At the start of the year, the number of people out of work rose by a seasonally adjusted 11,000 to 2.88 million, or 6.2 percent of the workforce. The jobless rate is now at its highest level in more than four years, only just below where it peaked during the pandemic, and is clearly headed in the wrong direction. Klaus Wohlrabe, Ifo’s head of surveys, said he expects the jobless rolls to hit the psychologically important 3-million mark by the middle of the year.
That headline number is still well below the dark days of the early 2000s, when German industry relocated much of its supply chain to central Europe, looking to exploit the far lower labor costs there. That exodus took unemployment to over 5 million, before Schröder’s reforms turned the tide.
Due to various factors, however, the number of unemployed doesn’t reflect the full extent of the slump. Greater recourse to early retirement schemes, state subsidies for shortened working hours, and a collapse in new vacancies all suggest things are worse than the official numbers attest.

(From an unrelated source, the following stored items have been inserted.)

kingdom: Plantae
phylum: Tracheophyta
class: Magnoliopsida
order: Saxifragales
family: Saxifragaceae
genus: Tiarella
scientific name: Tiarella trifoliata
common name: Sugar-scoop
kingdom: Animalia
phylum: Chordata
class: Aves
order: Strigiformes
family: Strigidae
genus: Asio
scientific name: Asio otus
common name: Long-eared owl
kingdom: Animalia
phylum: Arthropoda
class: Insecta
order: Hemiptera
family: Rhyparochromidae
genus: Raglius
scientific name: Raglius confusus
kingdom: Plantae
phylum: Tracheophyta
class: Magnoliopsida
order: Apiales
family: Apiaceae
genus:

The labor market reforms of ex-Chancellor Gerhard Schröder are creaking ever more loudly. | Damien Meyer/AFP via Getty Images
Take the country’s famous Kurzarbeit scheme — a social insurance program that allows employers to reduce staff working hours instead of cutting jobs outright by giving employees temporary compensation. According to preliminary estimates by the Federal Labor Agency, 293,000 employees received benefits under that scheme in November, 30,000 more than in the previous month and up by two-thirds from a year earlier.
Kurzarbeit is designed to help companies through the hard part of the economic cycle, easing problems that are expected to be temporary. After the collapse of Germany’s “traffic light” government last year, the SPD and Green coalition extended the period during which companies can draw on Kurzarbeit from one year to two years.
But much of what has hit Germany in the last few years is structural rather than temporary: the loss of cheap energy supplies, and broader and more aggressive competition from China, especially in the crucial automotive sector.